CET and Interior Design students apply skill sets in real-world project
Spring 2014 marked a new partnership between the Hmong American Farmers Association, or HAFA, and Dakota County Technical College. The partnership is organized around a service-learning project that harnesses the know-how of students in the college’s Civil Engineering Technology and Interior Design programs. Faculty in both programs are working with their students to help prepare a new HAFA land acquisition for agricultural use.

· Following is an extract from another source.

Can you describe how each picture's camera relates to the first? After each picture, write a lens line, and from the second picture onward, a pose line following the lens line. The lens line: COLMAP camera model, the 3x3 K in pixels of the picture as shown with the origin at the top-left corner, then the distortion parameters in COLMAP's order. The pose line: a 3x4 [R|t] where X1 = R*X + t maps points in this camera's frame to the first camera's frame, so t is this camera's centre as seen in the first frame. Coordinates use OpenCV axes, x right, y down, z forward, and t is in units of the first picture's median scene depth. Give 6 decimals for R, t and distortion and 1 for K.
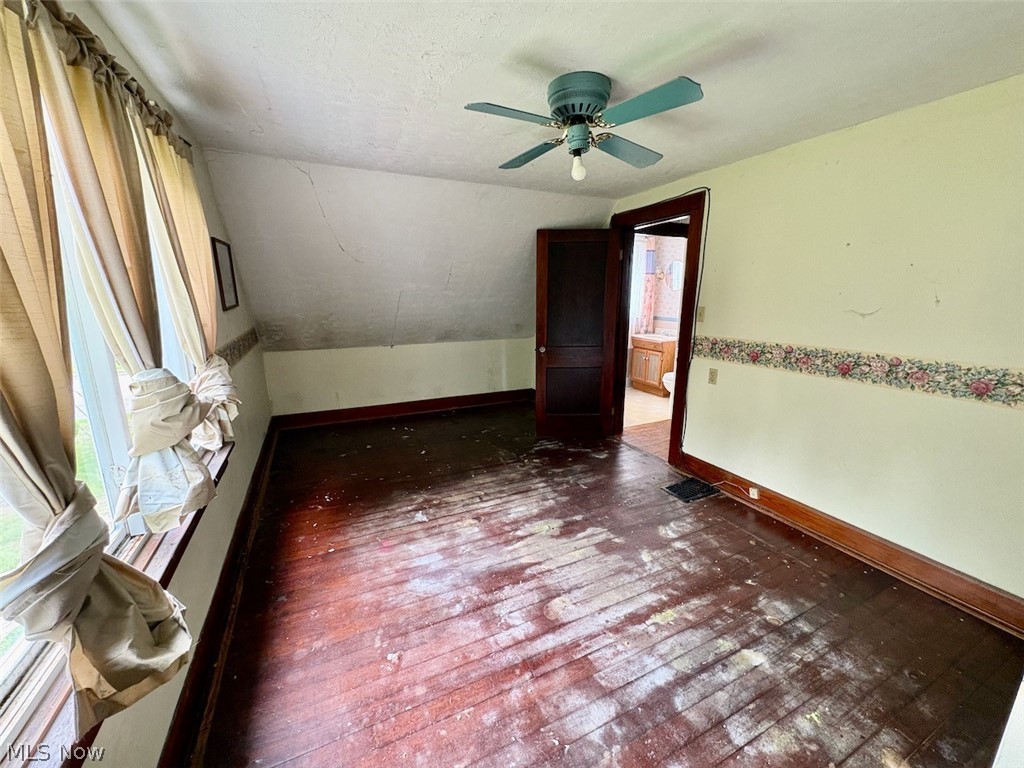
lens RADIAL K [[407.3, 0, 513.4], [0, 407.3, 381.3], [0, 0, 1]] dist [-0.004554, 0.001539]
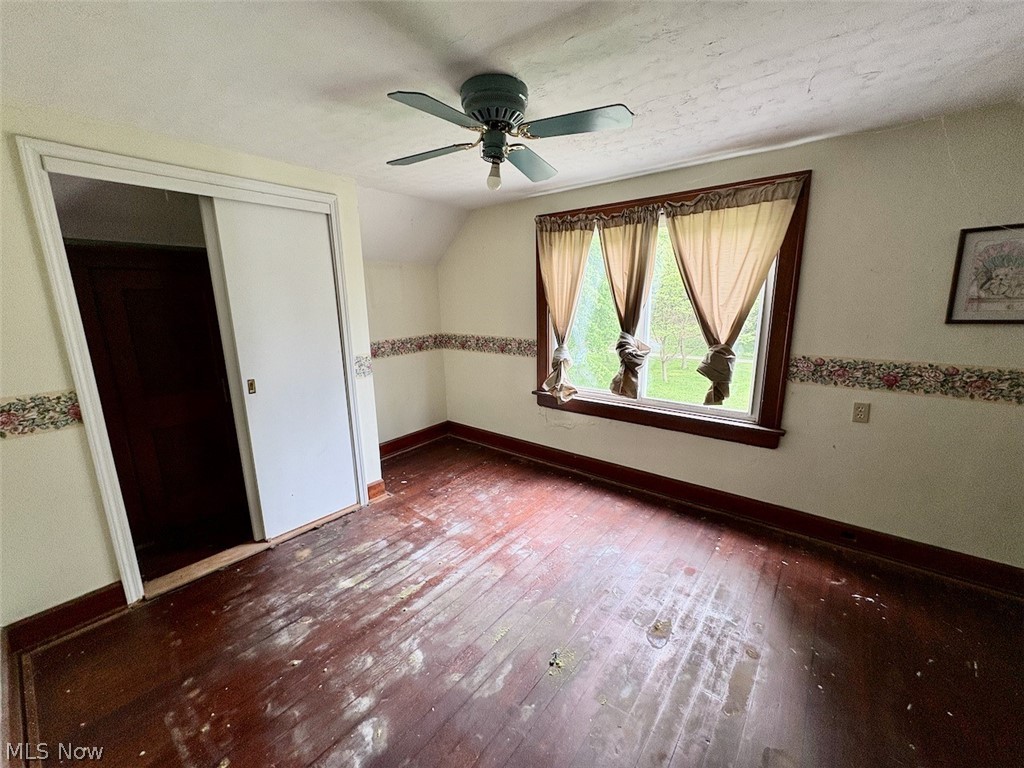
lens RADIAL K [[407.3, 0, 515.7], [0, 407.3, 386.3], [0, 0, 1]] dist [-0.004554, 0.001539]
pose [[-0.900160, 0.109558, -0.421556, 0.538994], [-0.075635, 0.913827, 0.398999, -0.447759], [0.428943, 0.391047, -0.814304, 1.903084]]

Janssen Hang, the senior organizer at HAFA, reported that his organization acquired the land, now known as HAFA Farm, with help from an angel investor. “This spring, HAFA members will be farming the parcel, growing an assortment of vegetables and flowers for sale at the local farmers market and through HAFA’s Alternative Markets Program to Minneapolis Public Schools and Fairview Hospitals,” Janssen said, noting that HAFA Farm also provides opportunities for Hmong American farmers to sell fresh produce through the HAFA CSA, or Community Supported Agriculture. “Moreover, the land acquisition has helped cultivate new practices such as record-keeping, accessing microloans, high-tunnel production, cover crops and, most importantly, partnerships.”
Located on a 155-acre homestead site near the Vermillion River just west of U.S. Highway 52 in Dakota County, HAFA Farm features a century-old farmhouse, a number of outbuildings and a stave silo. The service-learning project focuses on two fronts, reconfiguring the acreage to allocate small plots for Hmong American farmers and redesigning the interior layout of the farmhouse to create a first-floor office setting and a second-floor living corridor for interns and volunteers.
“The interior design students tackled the farmhouse, taking measurements and bringing their creativity to redesign a suitable space to meet the intent of the structure,” Janssen said, adding that civil engineering technology students surveyed the property, evaluated contour and provided a plan for subdividing 125 acres into five-acre parcels that 16 Hmong American farmers will begin working spring 2014.